The accuracy for genomic prediction between environments and populations for soft wheat traits

Authors: HUANG, MAO - The Ohio State University; WARD, BRIAN - Virginia Polytechnic Institution & State University; VAN SANFORD, DAVID - University Of Kentucky; MCKENDRY, ANNE - University Of Missouri; Brown-Guedira, Gina; TYAGI, PRIYANKA - North Carolina State University; SNELLER, CLAY - The Ohio State University

Submitted to: Crop Science
Publication Type: Peer Reviewed Journal
Publication Acceptance Date: 9/15/2018
Publication Date: 11/15/2018
Citation: Huang, M., Ward, B., Van Sanford, D., McKendry, A., Brown Guedira, G.L., Tyagi, P., Sneller, C. 2018. The accuracy for genomic prediction between environments and populations for soft wheat traits. Crop Science. 58:1-15.

Interpretive Summary: Genomic selection (GS) is a breeding methodology that uses DNA markers information in combination with trait data to develop models that allow breeders to predict the performance of lines that have not been evaluated in the field. To do this, GS uses the data on a training population (TP) to estimate the value of lines in a selection population (SP) for which only marker data is available. However, the TP and SP are often grown in different environments, which can cause low prediction accuracy when the correlation of genetic effects between environments is low. Subsets of TP data may be more predictive than using all TP data. Our objective were 1) to evaluate the effect of using subsets of TP data on GS accuracy between environments, and 2) to assess the accuracy of models incorporating marker by environment interactions (MEI). Two wheat populations were evaluated for 11 traits in independent environments and genotyped with SNP markers. Within each population-trait combination, similar environments were clustered. Trait data from one cluster was used to predict the value of the same lines in the other cluster(s) of environments. GS models were built using all TP data or subsets of markers selected for their effect and stability. We found that the between-environment GS accuracy was generally greatest using a subset of stable and significant markers: accuracy increased up to 48% relative to using all TP data. Using optimized subsets of markers within a population can improve GS accuracy by reducing noise in the prediction data set.

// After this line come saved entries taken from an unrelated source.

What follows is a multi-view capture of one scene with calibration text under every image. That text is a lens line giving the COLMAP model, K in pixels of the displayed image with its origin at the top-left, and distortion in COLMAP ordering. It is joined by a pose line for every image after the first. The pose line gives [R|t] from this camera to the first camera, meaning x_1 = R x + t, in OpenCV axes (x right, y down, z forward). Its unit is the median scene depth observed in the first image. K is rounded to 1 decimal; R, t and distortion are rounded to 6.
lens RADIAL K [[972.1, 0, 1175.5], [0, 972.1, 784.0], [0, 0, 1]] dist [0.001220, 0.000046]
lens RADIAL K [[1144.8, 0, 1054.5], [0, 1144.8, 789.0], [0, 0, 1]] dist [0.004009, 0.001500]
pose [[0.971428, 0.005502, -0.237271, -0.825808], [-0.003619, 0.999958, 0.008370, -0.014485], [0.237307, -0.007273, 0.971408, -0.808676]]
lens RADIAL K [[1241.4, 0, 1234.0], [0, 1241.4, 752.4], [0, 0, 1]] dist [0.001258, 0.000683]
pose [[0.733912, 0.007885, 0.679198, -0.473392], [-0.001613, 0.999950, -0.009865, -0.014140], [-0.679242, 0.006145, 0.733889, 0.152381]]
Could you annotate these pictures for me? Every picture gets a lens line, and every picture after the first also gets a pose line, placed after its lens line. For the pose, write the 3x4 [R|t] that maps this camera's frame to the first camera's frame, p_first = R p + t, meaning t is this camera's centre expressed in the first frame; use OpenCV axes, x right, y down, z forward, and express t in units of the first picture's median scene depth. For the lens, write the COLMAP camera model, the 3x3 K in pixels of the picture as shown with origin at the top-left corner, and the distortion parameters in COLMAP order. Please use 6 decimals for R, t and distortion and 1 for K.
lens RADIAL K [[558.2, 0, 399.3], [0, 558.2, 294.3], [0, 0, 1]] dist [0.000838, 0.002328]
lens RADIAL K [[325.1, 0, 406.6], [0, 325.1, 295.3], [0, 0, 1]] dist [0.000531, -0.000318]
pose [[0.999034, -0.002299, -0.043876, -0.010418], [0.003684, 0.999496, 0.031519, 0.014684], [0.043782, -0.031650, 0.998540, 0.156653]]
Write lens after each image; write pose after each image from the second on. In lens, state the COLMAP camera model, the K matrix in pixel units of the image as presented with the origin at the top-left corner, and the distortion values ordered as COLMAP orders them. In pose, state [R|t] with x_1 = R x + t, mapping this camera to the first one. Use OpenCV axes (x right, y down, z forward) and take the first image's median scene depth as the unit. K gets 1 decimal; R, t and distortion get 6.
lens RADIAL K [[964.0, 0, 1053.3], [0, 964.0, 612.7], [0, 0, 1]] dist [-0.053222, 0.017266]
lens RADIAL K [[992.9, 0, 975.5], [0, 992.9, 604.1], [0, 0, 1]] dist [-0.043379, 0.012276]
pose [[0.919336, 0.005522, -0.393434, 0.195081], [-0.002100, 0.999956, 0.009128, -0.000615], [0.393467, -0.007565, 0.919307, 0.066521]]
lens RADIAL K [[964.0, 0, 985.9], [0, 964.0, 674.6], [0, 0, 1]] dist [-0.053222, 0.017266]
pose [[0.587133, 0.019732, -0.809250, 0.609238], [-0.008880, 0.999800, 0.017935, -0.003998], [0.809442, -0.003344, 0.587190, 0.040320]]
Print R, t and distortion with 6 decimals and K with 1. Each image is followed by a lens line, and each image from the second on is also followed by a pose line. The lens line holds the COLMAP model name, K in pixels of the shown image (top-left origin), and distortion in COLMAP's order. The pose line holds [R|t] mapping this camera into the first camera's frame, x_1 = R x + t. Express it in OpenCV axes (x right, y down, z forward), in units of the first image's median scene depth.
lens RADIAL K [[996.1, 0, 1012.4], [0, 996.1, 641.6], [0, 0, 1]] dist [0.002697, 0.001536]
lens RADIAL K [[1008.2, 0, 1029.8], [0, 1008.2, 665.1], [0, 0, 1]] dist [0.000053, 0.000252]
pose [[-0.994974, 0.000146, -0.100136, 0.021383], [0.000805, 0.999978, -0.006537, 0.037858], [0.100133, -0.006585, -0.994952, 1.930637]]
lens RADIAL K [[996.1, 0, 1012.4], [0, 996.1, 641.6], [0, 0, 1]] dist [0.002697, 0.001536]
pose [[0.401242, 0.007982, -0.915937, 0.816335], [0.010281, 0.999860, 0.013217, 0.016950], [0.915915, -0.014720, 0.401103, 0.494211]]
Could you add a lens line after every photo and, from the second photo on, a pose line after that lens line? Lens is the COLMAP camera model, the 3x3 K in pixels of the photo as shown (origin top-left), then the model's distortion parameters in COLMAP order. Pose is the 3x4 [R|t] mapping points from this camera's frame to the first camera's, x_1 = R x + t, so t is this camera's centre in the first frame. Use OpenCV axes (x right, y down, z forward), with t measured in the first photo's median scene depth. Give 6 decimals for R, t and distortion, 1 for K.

Technical Abstract: Genomic selection (GS) uses training population (TP) data to estimate the value of lines in a selection population (SP). In breeding, the TP and SP are often grown in different environments which can cause low prediction accuracy when the correlation of genetic effects between environments is low. Subsets of TP data may be more predictive than using all TP data. Our objective were 1) to evaluate the effect of using subsets of TP data on GS accuracy between environments, and 2) to assess the accuracy of models incorporating marker by environment interactions (MEI). Two wheat populations were phenotyped for 11 traits in independent environments and genotyped with SNP markers. Within each population-trait combination, environments were clustered. Data from one cluster was used as the TP to predict the value of the same lines in the other cluster(s) of environments. Models were built using all TP data or subsets of markers selected for their effect and stability. The GS accuracy using all TP data was greater than 0.25 for nine of 11 traits. The between-environment accuracy was generally greatest using a subset of stable and significant markers: accuracy increased up to 48% relative to using all TP data. We also assessed accuracy using each population as the TP and the other as the SP. Using subsets of TP data or the MEI models did not improve accuracy between populations. Using optimized subsets of markers within a population can improve GS accuracy by reducing noise in the prediction data set.